ASSIGNMENT » Write out the text of every entry again, switching "CUÉLLAR" to "SEGOVIA" and changing nothing else. Leave the pictures out.

GIVEN RECORDS »

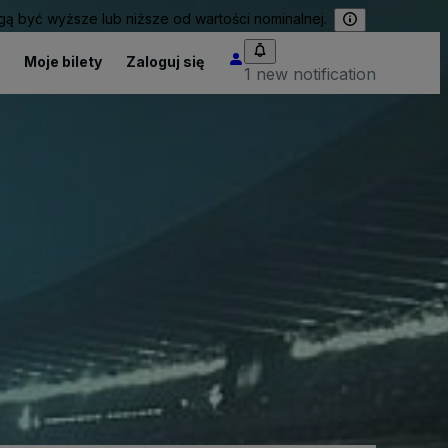
 być wyższe lub niższe od wartości nominalnej.
Moje bilety
Zaloguj się
1 new notification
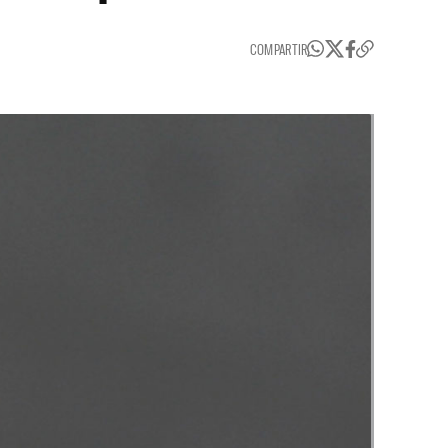
COMPARTIR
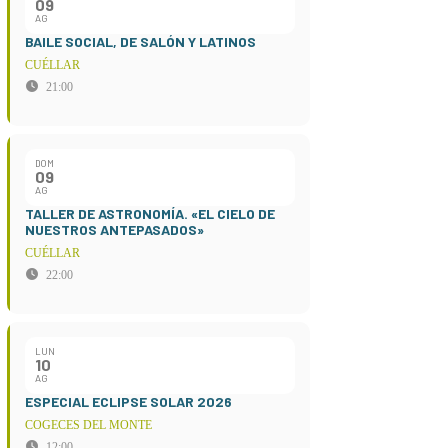
09
AG
BAILE SOCIAL, DE SALÓN Y LATINOS
CUÉLLAR
21:00
DOM
09
AG
TALLER DE ASTRONOMÍA. «EL CIELO DE
NUESTROS ANTEPASADOS»
CUÉLLAR
22:00
LUN
10
AG
ESPECIAL ECLIPSE SOLAR 2026
COGECES DEL MONTE
12:00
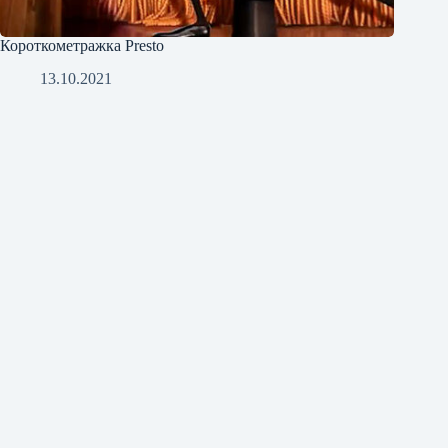
Короткометражка Presto
13.10.2021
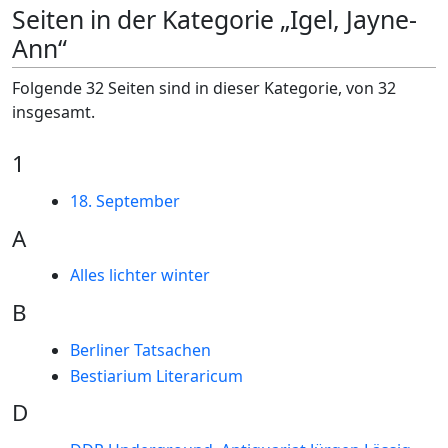
Seiten in der Kategorie „Igel, Jayne-
Ann“
Folgende 32 Seiten sind in dieser Kategorie, von 32
insgesamt.
1
18. September
A
Alles lichter winter
B
Berliner Tatsachen
Bestiarium Literaricum
D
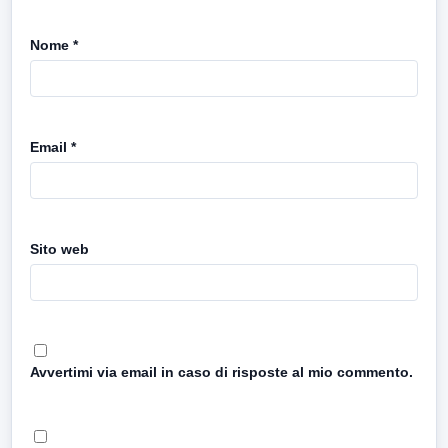
Nome
*
Email
*
Sito web
Avvertimi via email in caso di risposte al mio commento.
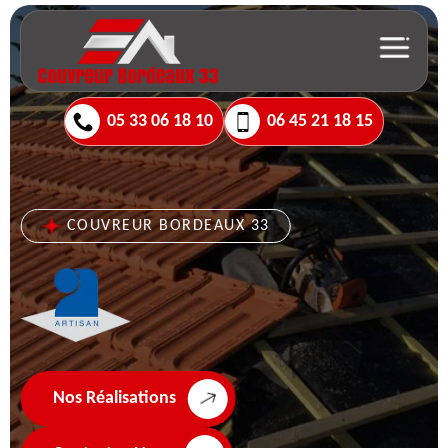
05 33 06 18 10
06 45 21 18 15
COUVREUR BORDEAUX 33
Nos Réalisations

SOLUTION TO THIS PROBLEM »
 być wyższe lub niższe od wartości nominalnej.
Moje bilety
Zaloguj się
1 new notification
COMPARTIR
09
AG
BAILE SOCIAL, DE SALÓN Y LATINOS
SEGOVIA
21:00
DOM
09
AG
TALLER DE ASTRONOMÍA. «EL CIELO DE
NUESTROS ANTEPASADOS»
SEGOVIA
22:00
LUN
10
AG
ESPECIAL ECLIPSE SOLAR 2026
COGECES DEL MONTE
12:00
Короткометражка Presto
13.10.2021
Seiten in der Kategorie „Igel, Jayne-
Ann“
Folgende 32 Seiten sind in dieser Kategorie, von 32
insgesamt.
1
18. September
A
Alles lichter winter
B
Berliner Tatsachen
Bestiarium Literaricum
D
Nome
*
Email
*
Sito web
Avvertimi via email in caso di risposte al mio commento.
05 33 06 18 10
06 45 21 18 15
COUVREUR BORDEAUX 33
Nos Réalisations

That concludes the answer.